Release late, release rarely
A lot of my spare time is spent on Bumperdo, a small task management software thingy that helps me and some friends and colleagues to have some illusion of control. I love working on it, not because it's an earth shatterting piece of software (it's good, but there are many like it), but because it helps me gain and maintain some basic programming skills (which I don't need in my day to day work), and because it helps me get some perspective on what building for the web is like when there are people watching and using your app.
The fun thing is that there are a lot of development pitfalls that I try to avoid but frequently succumb to anyway. Maybe fun is not the right word - I guess interesting would be more apt. The latest problem? It took me 2 months to rebuild parts of the app. Yes, that pitfall. Even though everything worked, I knew in the back of my head that there were a lot of small bugs, and I also knew there were a lot of legacy choices like terrible class naming and a horrible way of being responsive for mobile.
It took me 2 months to fix some of it - not because it's a lot of work, because really it isn't - but because the whole process became so boring to me that I couldn't get myself to work on it. I finally decided that this lack of process wasn't ideal either and managed to release part of the changes today. It feels good to release something and have it be used by other people - something I should have done a lot earlier.
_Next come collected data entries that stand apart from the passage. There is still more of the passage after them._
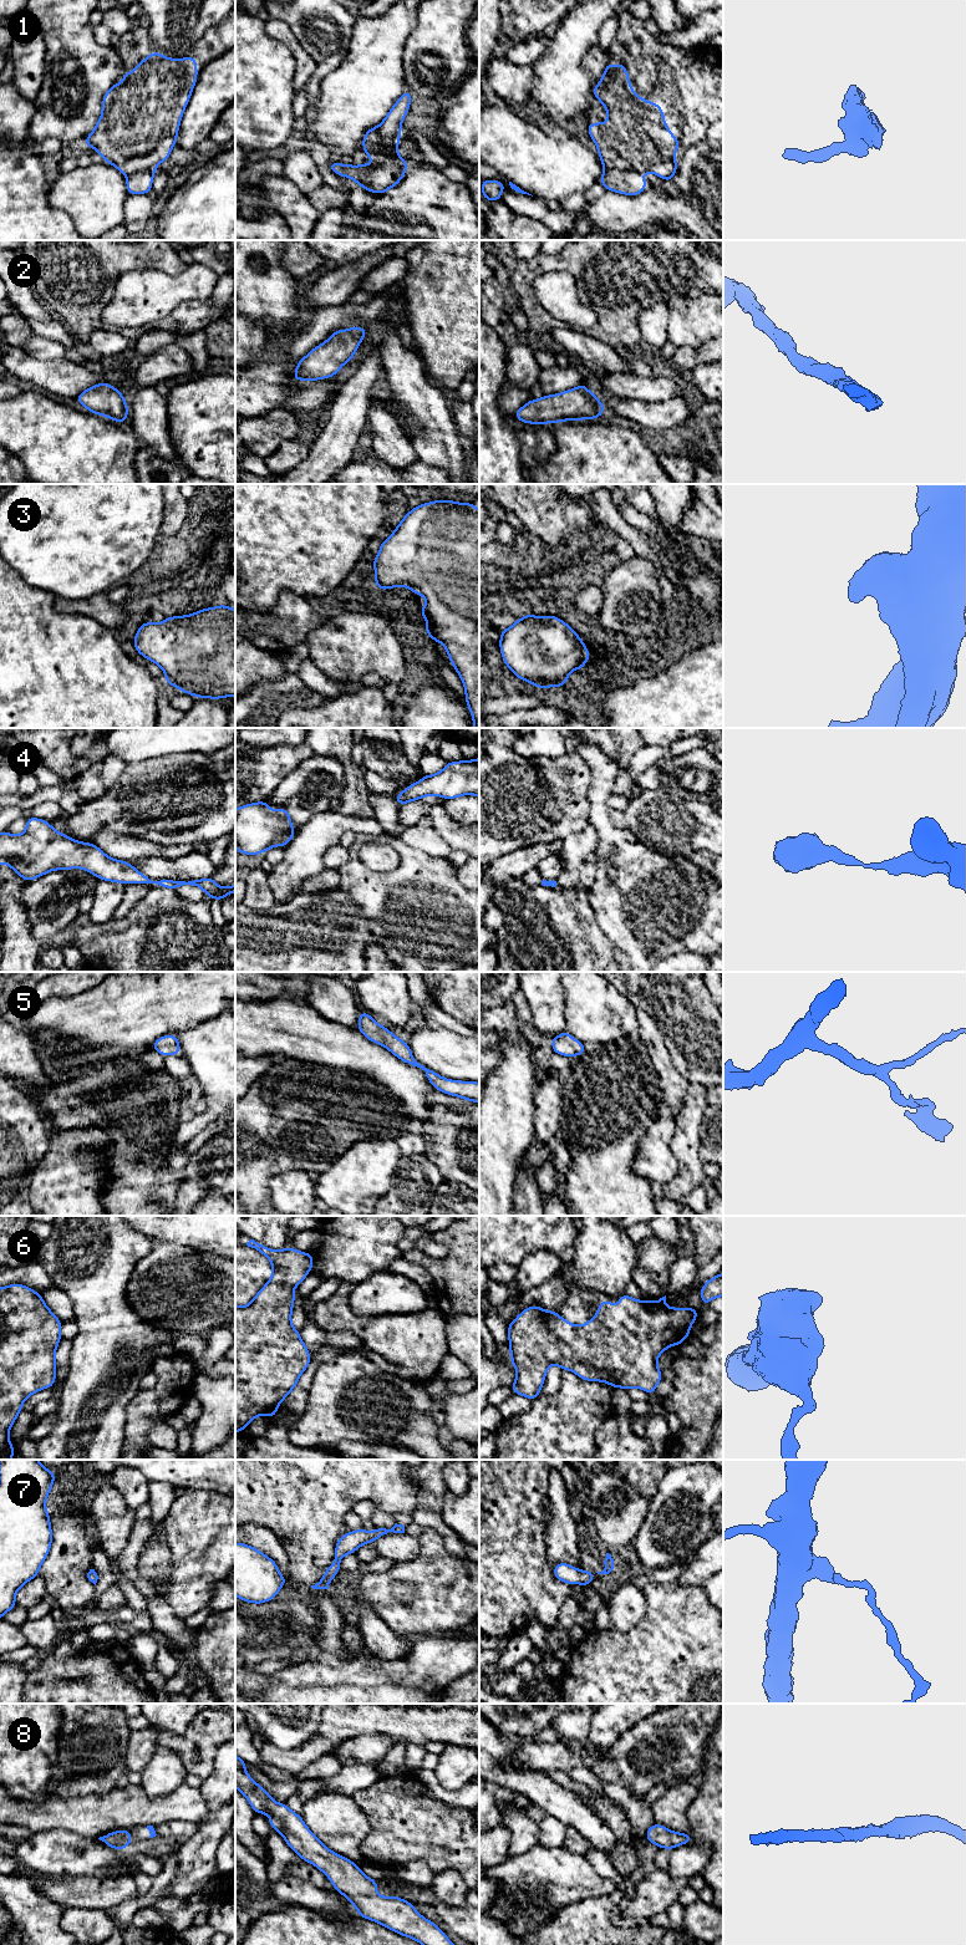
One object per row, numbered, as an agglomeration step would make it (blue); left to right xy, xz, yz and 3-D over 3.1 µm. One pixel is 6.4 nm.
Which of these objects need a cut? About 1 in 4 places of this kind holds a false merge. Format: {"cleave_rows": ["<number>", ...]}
{"cleave_rows": ["1"]}

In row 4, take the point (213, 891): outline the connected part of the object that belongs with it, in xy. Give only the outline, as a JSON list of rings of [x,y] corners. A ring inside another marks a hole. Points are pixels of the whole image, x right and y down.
[[[29,816],[26,830],[17,836],[0,833],[0,864],[7,864],[21,879],[32,881],[54,870],[83,869],[100,880],[120,884],[146,884],[177,890],[183,885],[200,887],[208,898],[223,900],[235,892],[235,884],[220,887],[213,876],[194,881],[161,879],[154,881],[131,862],[107,856],[92,842],[80,842],[55,830],[49,821]]]

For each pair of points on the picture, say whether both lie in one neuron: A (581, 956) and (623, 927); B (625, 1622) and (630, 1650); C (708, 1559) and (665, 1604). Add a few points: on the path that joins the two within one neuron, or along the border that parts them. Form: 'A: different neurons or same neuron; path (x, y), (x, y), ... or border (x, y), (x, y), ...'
A: different neurons; border (593, 911), (599, 927), (613, 947), (614, 958)
B: different neurons; border (646, 1610), (633, 1628), (613, 1628)
C: different neurons; border (676, 1581), (681, 1585), (701, 1587)

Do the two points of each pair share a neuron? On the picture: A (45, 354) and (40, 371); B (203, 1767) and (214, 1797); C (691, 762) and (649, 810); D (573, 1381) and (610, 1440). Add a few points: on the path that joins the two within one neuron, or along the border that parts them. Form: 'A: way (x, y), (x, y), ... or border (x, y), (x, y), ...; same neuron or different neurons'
A: border (21, 347), (40, 360), (64, 359); different neurons
B: border (218, 1750), (213, 1770), (202, 1780); different neurons
C: border (660, 788), (687, 800); different neurons
D: border (610, 1411), (595, 1432), (596, 1446); different neurons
I learned some stuff today - things that are clear to any more experienced developer but weren't yet to me:
- I need those little dopamine hits of releasing something into the wild
- It doesn't have to be a large, visual change to be satisfying
- Better to release small changes than large high-impact updates
- The more changes I stack into one release, the more anxiety it gives me
- Small sprints are better - not only for users, but mostly for me
- Trying to cram too many things into one release leads to procrastination
- I am horrible at getting work done when there are no little milestones
I know these things are common sense, but I never expected them to culminate in such a way - not getting anything done for a long time because it 'needs to be perfect' and 'needs to be fully done'.
I hope I can get some pace in developing for bumperdo again, because I have so many ideas now.